There has been much debate about organisation vs. spontaneity; and democratic centralist socialism vs. anarchism recently. This has been around both the organisation of the burgeoning movement against the cuts, and in questions about the way society should be run.
I will lay my cards on the table: I am happy to see the long awaited activism of students, young unemployed and workers who had been written off as politically apathetic by those who knew no better. The energy and vitalism, the new methods of communication, the lack of respect for the organs of the state are refreshing and herald a new turn in the fight for a new society. However, I am concerned that the anti-organisation, anti-leadership opinion will, if unopposed, lead to the movement fizzling out for lack of what marxist theoreticians have called the objective factor.
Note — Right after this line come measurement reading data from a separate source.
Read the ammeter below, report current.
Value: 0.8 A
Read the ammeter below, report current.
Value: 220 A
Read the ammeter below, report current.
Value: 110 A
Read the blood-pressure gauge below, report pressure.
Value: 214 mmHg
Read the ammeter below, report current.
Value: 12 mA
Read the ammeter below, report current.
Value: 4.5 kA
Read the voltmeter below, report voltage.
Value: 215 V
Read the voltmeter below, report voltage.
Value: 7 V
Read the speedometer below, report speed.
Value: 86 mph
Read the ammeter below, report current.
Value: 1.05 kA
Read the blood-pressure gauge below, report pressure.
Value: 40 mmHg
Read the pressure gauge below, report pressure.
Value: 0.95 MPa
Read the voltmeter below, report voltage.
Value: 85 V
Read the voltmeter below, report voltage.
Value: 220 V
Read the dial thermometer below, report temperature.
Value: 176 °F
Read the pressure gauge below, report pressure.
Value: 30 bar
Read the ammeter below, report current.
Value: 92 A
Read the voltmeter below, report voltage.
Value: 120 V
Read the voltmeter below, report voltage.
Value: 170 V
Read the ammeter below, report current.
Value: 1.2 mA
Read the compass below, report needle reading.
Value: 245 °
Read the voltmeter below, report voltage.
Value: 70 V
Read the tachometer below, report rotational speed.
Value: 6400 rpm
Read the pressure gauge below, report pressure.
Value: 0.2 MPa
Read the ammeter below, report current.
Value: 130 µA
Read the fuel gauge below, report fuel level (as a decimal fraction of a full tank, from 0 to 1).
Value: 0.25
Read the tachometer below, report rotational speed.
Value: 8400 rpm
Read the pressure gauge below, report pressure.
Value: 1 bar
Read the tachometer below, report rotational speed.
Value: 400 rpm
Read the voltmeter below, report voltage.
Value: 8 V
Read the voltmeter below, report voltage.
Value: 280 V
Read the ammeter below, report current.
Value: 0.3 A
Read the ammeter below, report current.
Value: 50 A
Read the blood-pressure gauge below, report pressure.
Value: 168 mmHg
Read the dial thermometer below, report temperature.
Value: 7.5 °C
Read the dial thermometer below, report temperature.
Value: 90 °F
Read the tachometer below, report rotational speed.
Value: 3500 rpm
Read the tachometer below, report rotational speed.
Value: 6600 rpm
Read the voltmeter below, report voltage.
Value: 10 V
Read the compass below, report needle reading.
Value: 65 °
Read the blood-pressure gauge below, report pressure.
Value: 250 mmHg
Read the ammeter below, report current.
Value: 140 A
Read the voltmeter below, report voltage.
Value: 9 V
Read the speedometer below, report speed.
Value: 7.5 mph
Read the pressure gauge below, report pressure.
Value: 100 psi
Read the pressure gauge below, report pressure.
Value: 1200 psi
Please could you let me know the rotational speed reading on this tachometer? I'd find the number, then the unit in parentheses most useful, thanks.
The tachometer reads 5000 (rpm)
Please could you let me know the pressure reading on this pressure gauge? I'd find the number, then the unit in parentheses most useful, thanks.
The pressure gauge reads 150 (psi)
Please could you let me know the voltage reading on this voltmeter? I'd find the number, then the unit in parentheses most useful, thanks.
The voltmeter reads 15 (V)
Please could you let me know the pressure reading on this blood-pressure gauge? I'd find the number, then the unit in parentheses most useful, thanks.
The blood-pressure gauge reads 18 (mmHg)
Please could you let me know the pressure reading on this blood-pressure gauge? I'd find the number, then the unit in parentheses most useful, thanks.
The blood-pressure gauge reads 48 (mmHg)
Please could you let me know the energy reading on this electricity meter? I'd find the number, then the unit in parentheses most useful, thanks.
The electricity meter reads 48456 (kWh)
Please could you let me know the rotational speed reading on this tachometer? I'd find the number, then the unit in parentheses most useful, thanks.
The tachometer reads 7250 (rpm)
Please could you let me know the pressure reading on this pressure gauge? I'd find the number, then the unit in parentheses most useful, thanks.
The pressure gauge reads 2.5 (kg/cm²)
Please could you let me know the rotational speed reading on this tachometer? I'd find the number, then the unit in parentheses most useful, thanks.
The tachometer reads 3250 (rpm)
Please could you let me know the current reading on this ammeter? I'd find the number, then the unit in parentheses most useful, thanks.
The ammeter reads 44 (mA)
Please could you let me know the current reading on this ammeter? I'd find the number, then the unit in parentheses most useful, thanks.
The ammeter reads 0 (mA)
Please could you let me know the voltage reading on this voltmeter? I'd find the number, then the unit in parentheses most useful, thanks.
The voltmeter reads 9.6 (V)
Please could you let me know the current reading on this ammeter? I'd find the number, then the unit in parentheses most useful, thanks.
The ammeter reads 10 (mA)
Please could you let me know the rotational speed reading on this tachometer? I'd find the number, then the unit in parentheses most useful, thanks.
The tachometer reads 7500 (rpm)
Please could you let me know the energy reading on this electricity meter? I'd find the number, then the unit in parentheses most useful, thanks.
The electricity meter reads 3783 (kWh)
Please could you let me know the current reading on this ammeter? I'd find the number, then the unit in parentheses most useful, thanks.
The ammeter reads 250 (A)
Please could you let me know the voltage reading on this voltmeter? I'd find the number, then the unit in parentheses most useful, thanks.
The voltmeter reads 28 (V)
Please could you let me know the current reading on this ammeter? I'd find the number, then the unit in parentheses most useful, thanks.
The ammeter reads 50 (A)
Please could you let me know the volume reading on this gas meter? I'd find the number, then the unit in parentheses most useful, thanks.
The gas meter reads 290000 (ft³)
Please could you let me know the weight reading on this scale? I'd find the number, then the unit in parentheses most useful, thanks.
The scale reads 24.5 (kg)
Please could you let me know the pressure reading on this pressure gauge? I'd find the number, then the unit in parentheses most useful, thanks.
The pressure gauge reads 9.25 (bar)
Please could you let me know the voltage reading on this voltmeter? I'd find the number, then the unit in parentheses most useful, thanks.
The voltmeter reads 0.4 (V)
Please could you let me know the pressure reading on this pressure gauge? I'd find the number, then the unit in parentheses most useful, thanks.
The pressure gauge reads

True democracy has not often been seen. The word comes from Ancient Greek dêmos ‘citizen body’ and kratos ‘power, sovereignty’. It was the way in which Ancient Athens ran society, and it meant that all who qualified as citizens collectively, as one body, held all power. The Assembly met every 8 days, all citizens were members, entitled to speak and vote, and all members over 30 years of age were qualified to serve on Juries which made all decisions in all trials without judges. Jurors received the average worker's wage whilst serving. There was an elected Council of 500 which met every day to ensure the wishes of the Assembly were put into effect and kept to budget. Similarly the State Officials were elected and held to account. The term of office that one could serve either on the Council or as a State Official was one year, and for the most part the number of Terms of Office was also limited. Accusations of incompetance of a State Official could be laid before the Assembly at the end of each month, and at the end of the year's Term of Office, performance was audited and debated in the Assembly. Incompetance was rewardable with fines, exile or even death!
The historians among you will realise that there are in this system many echoes of the young Soviet System of worker's councils, low wage differentials and power resting in the Assemblies (Soviets) of workers based in the factories and the barracks.
When Lenin arrived in Revolutionary Russia in April 1917, he stood virtually alone in the leadership in calling for 'all power to the Soviets' - the true democracy that placed Power and Sovereignty in the hands of the workers, as opposed to the elected oligarchy of the Constituent Assembly, which was no more democratic than our elected oligarchy in the House of Commons. He did not do this because he commanded a majority in the Soviets, on the contrary, he could only command the support of about 5% of the vote. However, he did it because he believed that the only way the revolutionary working class would be able to realise their aspisrations was through Soviet Democracy, both in the organisation of the Revolutionary actions leading to the transfer of power, and in the transformation of society to follow.
The fact that the proud democratic legacy of the Soviet System was hijacked by the corrupt Stalinist Bureaucracy in no way negates the validity of this system of organisation.
And what of Political Parties? Well the Athenian experience did not need Political Parties in the sense of electoral politics, as there were no elections to the Assembly. Blocs of support formed and reformed within the Assembly and the Council, but with low wage differntials and the possibility of being fined exiled or executed for incompetance, it was a brave or able person who put themselves forward for an Official post or a position on the Council. Decisions were taken on the basis of argument and the force with which those arguments were put.
In the last hundred years, traditional parties of the working class have variously played revolutionary, progressive, ultra-left, collaborationist and reactionary roles. In general, when really under the democratic control of workers, as opposed to the centralised control of careerist opportunists, the role played has been progressive. When control has been wrested from the workers by those careerists, then reactionary, collaborationist positions have been taken. However, on numerous occasions, when the working class has moved back into struggle, they have turned without fail to the traditional mass workers parties which had previously failed them, and have turned those parties back to the left, rather than following those revolutionaries who, understandably disgusted by previous betrayals have allowed themselves to march off into the political wilderness.
My call then, now, is for the new movements to unite with the progressive forces within the Labour and Trade Union movement; to seize this opportunity to establish a real democracy as opposed to the elected dictatorship which we currently have; and in turn for the Labour movement to welcome with open arms the new layer of activists with their unbridled enthusiasm, their ingenious methods of protest and communication, and their burning desire for a newer fairer society to enable the renewal of the movement and the change to the Socialist transformation of society which has for too long eluded us.